近年、放火や電車内での切りつけなど無差別殺人事件が後を絶たない。加害者が孤立を深めた挙げ句、ため込んだ不満を晴らすかのように無関係な他人を巻き込む構図は共通する。どこかで思いとどまらせることはできなかったのか、社会の在りようを考える手がかりが要る。再発防止をもらたす審理を求めたい。
(以上)
「社会の在りよう」だと。
派遣切りにあったり、人間関係でつまづいたりして孤立した人が罪を犯すのは、
まるで社会が悪いとでも言わんばかり。
確かに彼の半生には同情すべき出来事も多いとは思う。
不倫の末に駆け落ちした父と母は、その後に離婚。
父と妹が相次いで自殺し、天涯孤独になる。
しかし、その後の行動には同情の余地などない。
わずか5年の間に2人の肉親を失い、天涯孤独に陥った青葉は、ついに自暴自棄とも言うべき行動に出る。

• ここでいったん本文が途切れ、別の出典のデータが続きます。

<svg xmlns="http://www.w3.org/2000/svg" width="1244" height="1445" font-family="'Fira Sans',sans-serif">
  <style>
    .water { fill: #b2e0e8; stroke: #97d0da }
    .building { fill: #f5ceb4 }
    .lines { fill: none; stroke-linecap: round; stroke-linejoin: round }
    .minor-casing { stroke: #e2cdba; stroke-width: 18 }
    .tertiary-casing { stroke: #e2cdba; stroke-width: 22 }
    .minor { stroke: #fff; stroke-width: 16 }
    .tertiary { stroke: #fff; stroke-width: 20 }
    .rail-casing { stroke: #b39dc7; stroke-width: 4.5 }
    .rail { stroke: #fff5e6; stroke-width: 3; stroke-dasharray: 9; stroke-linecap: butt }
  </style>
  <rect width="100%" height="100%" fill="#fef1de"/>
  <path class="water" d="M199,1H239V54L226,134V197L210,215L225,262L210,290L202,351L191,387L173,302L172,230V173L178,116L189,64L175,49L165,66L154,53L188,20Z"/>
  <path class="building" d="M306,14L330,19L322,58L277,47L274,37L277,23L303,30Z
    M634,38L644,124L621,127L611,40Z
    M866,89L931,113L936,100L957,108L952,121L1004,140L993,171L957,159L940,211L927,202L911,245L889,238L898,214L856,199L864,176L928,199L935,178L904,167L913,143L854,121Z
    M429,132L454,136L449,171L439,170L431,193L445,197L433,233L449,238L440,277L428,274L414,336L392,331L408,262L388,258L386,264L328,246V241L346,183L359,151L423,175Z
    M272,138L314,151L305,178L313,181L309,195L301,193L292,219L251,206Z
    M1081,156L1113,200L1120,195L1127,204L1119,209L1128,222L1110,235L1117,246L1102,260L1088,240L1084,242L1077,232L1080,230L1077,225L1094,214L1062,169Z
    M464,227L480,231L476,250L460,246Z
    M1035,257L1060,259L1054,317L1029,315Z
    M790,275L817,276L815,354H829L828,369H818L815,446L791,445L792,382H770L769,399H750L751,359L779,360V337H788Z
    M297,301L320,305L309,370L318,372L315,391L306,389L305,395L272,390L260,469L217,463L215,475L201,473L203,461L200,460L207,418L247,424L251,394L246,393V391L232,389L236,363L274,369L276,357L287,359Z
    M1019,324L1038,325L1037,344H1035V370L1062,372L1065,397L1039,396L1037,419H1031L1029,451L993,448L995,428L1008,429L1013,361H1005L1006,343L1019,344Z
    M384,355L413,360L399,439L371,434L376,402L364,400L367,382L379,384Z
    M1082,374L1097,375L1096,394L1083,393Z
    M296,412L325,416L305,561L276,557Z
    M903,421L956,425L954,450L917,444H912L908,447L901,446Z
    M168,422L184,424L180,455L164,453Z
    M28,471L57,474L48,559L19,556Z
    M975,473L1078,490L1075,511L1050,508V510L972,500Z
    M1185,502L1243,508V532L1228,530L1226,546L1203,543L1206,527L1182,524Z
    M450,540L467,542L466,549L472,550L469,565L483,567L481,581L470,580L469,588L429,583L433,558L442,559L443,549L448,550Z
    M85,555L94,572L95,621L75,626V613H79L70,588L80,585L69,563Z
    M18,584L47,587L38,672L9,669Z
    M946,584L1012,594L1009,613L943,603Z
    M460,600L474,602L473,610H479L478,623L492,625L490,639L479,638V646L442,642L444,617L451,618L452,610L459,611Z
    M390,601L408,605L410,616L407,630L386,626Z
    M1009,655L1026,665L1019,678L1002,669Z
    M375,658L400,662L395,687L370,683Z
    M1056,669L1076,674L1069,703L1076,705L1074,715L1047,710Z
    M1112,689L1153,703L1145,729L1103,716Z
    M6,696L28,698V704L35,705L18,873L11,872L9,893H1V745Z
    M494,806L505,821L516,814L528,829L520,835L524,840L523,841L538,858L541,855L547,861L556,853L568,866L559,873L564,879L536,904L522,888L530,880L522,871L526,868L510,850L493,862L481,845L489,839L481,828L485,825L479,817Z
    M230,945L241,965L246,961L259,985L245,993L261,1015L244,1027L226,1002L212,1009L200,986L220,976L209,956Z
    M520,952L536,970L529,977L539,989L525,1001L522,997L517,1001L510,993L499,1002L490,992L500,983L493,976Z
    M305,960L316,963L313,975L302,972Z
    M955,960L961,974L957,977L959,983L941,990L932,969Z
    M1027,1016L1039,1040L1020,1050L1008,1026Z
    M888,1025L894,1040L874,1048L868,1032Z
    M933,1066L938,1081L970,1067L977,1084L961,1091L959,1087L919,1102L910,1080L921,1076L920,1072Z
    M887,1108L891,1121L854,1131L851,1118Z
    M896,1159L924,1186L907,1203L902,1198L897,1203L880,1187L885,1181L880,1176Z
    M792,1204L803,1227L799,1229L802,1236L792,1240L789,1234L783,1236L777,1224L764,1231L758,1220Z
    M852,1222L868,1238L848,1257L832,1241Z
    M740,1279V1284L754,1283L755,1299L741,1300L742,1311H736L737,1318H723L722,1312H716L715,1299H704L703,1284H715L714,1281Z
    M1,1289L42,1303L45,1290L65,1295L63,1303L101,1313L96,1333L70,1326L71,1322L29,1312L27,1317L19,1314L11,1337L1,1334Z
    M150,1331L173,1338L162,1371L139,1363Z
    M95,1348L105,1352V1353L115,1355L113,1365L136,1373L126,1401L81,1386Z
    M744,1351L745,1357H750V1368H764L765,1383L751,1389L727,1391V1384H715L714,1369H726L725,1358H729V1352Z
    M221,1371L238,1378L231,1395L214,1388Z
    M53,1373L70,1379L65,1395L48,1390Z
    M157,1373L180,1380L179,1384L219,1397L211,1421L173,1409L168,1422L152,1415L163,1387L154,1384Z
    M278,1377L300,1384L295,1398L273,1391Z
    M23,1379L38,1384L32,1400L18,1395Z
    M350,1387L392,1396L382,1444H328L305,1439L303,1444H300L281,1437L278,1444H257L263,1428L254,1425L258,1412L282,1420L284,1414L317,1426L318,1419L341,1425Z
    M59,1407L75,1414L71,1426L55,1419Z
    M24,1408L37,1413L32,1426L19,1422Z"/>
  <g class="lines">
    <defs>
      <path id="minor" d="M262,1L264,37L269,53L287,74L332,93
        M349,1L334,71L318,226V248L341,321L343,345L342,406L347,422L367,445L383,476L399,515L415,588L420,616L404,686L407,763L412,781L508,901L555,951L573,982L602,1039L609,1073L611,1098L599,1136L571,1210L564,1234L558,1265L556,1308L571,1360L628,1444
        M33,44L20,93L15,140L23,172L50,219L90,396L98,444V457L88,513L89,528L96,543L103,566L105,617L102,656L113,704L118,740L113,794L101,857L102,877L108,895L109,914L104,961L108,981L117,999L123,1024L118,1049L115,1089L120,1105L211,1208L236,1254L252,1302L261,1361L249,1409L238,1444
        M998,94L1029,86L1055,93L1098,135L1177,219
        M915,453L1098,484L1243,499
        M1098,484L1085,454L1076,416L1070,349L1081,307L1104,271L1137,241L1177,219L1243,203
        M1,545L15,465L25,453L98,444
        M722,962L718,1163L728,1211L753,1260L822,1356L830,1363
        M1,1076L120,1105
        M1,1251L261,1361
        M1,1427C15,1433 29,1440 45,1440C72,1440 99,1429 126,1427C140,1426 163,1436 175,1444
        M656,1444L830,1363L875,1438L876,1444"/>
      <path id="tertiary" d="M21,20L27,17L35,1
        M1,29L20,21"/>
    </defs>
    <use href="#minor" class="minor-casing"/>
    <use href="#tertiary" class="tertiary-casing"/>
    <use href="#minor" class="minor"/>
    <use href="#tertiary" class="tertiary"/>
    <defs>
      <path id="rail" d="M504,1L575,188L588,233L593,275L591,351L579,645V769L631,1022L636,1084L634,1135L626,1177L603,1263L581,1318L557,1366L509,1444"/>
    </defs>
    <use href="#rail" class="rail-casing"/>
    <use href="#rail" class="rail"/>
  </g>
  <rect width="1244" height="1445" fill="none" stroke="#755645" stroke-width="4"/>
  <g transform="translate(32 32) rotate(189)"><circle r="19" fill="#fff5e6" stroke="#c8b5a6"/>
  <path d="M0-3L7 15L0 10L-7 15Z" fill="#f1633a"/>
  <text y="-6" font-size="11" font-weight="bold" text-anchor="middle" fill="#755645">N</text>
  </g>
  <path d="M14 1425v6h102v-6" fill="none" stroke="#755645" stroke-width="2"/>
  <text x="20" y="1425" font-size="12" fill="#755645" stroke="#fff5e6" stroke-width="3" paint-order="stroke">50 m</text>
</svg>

妹の自殺から2年後の2006年9月、春日部市内で女性の下着を盗み逮捕されたのだ。このときは執行猶予付きの判決が下されたが、6年後の2012年6月には、茨城県坂東市内のコンビニエンスストアに包丁を持って押し入り、現金2万円を強奪。強盗及び銃刀法違反の疑いで逮捕され、懲役3年6月の実刑判決を受ける。
(以上)
同じようなつらい境遇の人は、世の中にたくさんいると思う。
だけどほとんどの人は逆境に耐えて、自分の人生を少しでも良いものにしようと懸命に生きている。
下着泥棒に強盗と、犯罪に走る時点で、社会ではなくこの青葉という男の資質の問題だとわかる。
(引用続く)
服役中は刑務官に繰り返し暴言を吐いたり、騒いだりして、精神疾患と診断されている。2016年1月に出所したあと、生活保護を受給しながら、さいたま市のアパートで暮らしていたが、音楽を大音量で流すなどの奇行が目立ち、住民とトラブルになっていた。事件直前の夜に青葉が発した「黙れ! うるせえ、殺すぞ。こっち、失うもんねえから!」という言葉が思い出される。
(以上)
あえて「社会が悪い」というなら、このような人物を社会にリリースする制度に問題がある。
もしも彼が隣に住んでいたら、私は安心して暮らせない。
そして、あの凶行に及ぶのだ。
彼を知る人は(引用)
「長い間にいろんなことがあったんだね。事件を起こす前までは同情の余地があるけど、あの事件を起こしたら、全く同情の余地はないよね。そういう環境でも、あんな事件を起こさない人はいっぱいいる。そうでしょ。そういうふうに生きてきたんだよ、みんな。どんな苦しいことがあったって。変な言い方だけど、自分で死んでしまったほうが。逆恨みみたいなことはしちゃいけないよね」
(以上)
もうね、この言葉が全てだと思う。
この事件は明らかに個人の資質が引き起こしたもの。
動機の究明は必要だが、原因を社会に押し付けるのはお門違いだと思う。
ただ、先に述べたように、こういった危険人物を社会に出していることを問うのであれば同意する。
自分が不幸だからといって、他人を羨んだり妬んだりしても何も変わらない。
生きるのが嫌になったとしても、他の誰かを巻き添えにしないでほしい。
「社会が悪い」とか、口が裂けても言うな。
その社会でみんな生きている。
ついでに言うと「社会が悪い」というスタンスの人は、
自身もその悪い社会を構成しているという自覚はないのだろうと思う。